Una ricostruzione certosina che spiega nel dettaglio come funziona e qual è l’organizzazione della cosca egemone nelle città a nord di Napoli e con affari in tutta Italia. Le indagini del Ros, coordinate dalla procura antimafia napoletana, hanno preso in esame gli anni tra il 2015 e il 2019, periodo in cui sono state redatte le informative con le quali viene spiegato nel dettaglio il funzionamento della cosca.La base della piramide è costituita da un nutrito gruppo di affiliati presenti in varie città come Afragola, Casoria, Arzano, Cardito, Caivano, Crispano, Frattamaggiore e Frattaminore. A capo di ogni città o zona è previsto il secondo livello della piramide. Il posto è occupato dal cosiddetto “senatore”. Si tratta di uno storico affiliato del clan che ha un ruolo di responsabilità rispetto a ciò che succede nella sua area.  A scegliere i coordinatori è il livello superiore, la parte più alta della piramide costituita dal gruppo dirigente della cosca. Si tratta, di fatto, dei membri della famiglia Moccia. Secondo la Dda al vertice della piramide ci sarebbero Anna Mazza, vedova del boss Moccia e deceduta per cause naturali nel corso delle indagini, e i figli Angelo, Luigi, Antonio, Teresa e il genero Filippo Iazzetta. La struttura piramidale serviva alla famiglia Moccia come schermo per tenersi a distanza dalle attività criminali che comunque coordinavano.

COMPITI DA SVOLGERE:
(a) Nel brano sulla cosca Moccia, chi occupa il secondo livello della piramide, a capo di ogni città o zona?
(b) Indica se ciascuna affermazione concorda con il brano sulla cosca Moccia: (i) le indagini del Ros hanno esaminato il periodo dal 2015 al 2019; (ii) i coordinatori delle singole città vengono scelti dagli affiliati della base; (iii) Anna Mazza è stata arrestata nel corso delle indagini.
(c) Prosegui il brano sulla cosca Moccia a partire dalla fine della sua ultima frase.

VOCI FORNITE:

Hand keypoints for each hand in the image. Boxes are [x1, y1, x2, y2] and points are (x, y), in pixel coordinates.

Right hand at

---

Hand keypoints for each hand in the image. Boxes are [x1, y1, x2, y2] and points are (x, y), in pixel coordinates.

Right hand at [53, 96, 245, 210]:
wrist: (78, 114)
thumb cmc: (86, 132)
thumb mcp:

--

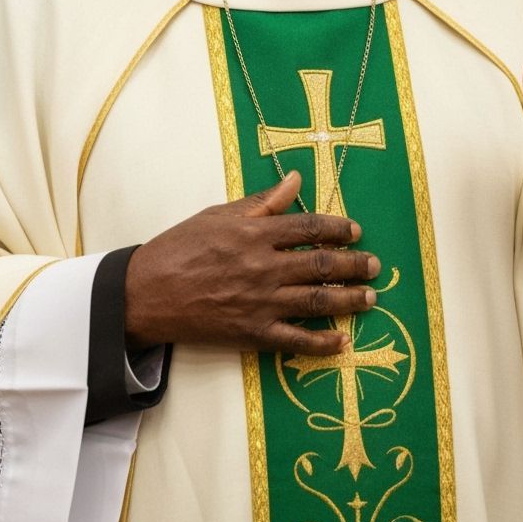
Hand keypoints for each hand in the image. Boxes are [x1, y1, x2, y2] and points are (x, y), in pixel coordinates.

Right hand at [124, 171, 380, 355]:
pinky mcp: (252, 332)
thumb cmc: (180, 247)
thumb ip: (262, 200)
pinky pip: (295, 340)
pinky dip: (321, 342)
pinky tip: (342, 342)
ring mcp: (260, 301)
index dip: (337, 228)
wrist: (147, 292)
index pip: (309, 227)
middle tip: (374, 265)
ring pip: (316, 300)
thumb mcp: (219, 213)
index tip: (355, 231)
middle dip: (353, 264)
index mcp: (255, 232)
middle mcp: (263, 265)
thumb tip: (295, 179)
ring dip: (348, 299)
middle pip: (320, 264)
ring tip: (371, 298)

RISULTATI ATTESI:
(a) Il cosiddetto “senatore”, uno storico affiliato del clan responsabile di ciò che succede nella sua area.

(b)
(i) Sì: «hanno preso in esame gli anni tra il 2015 e il 2019»
(ii) No: «A scegliere i coordinatori è il livello superiore»
(iii) No: «deceduta per cause naturali nel corso delle indagini»

(c)
 La tecnica era quella di ordinare solo sulle questioni più importanti lasciando invece autonomia agli altri livelli della cosca per le attività meno remunerative in modo da ridurre le possibilità di essere coinvolti in attività investigative. La famiglia si occupava soprattutto dell’espansione in Puglia e dei grandi appalti, come quello per l’alta velocità e la realizzazione della stazione di Afragola. Una fitta rete di aziende compiacenti o controllate, un intermediario e appalti milionari. Su tutti quello per la realizzazione della stazione dell’Alta velocità ad Afragola, nel regno del clan. È ciò su cui la Dda ha provato a far luce in un segmento ben preciso dell’inchiesta sul clan Moccia. L’antimafia ipotizza un sistema che avrebbe messo le mani sugli appalti milionari di quell’opera pubblica e realizza una ricostruzione che spiega come i Moccia sarebbero riusciti a metterci le mani. Ci sono due indagati che per l’antimafia sono fondamentali. Si tratta di Giuseppe De Luca e Giovanni Esposito. L’elemento più importante della sua carriera è legato al nome della Railway, un’azienda capace di ottenere appalti sia in Campania che nel Lazio. La storia dei lavori per la Tav è cominciata nel 2009 con un primo impegno di spesa totale di 74 milioni di euro. Nel luglio 2010, la Edilmer ottiene una fornitura di materiale edile. L’azienda è già sotto i riflettori per legami scomodi. Nel gennaio 2012, la Dia effettua due accessi nei cantieri scoprendo che l’azienda che si occupa del movimento terra, per un importo da 1.500.000 di euro, ha trasferito il suo autoparco nella sede di un’azienda ritenuta vicina al clan, la Depar. Ormai le luci su quell’appalto sono accese.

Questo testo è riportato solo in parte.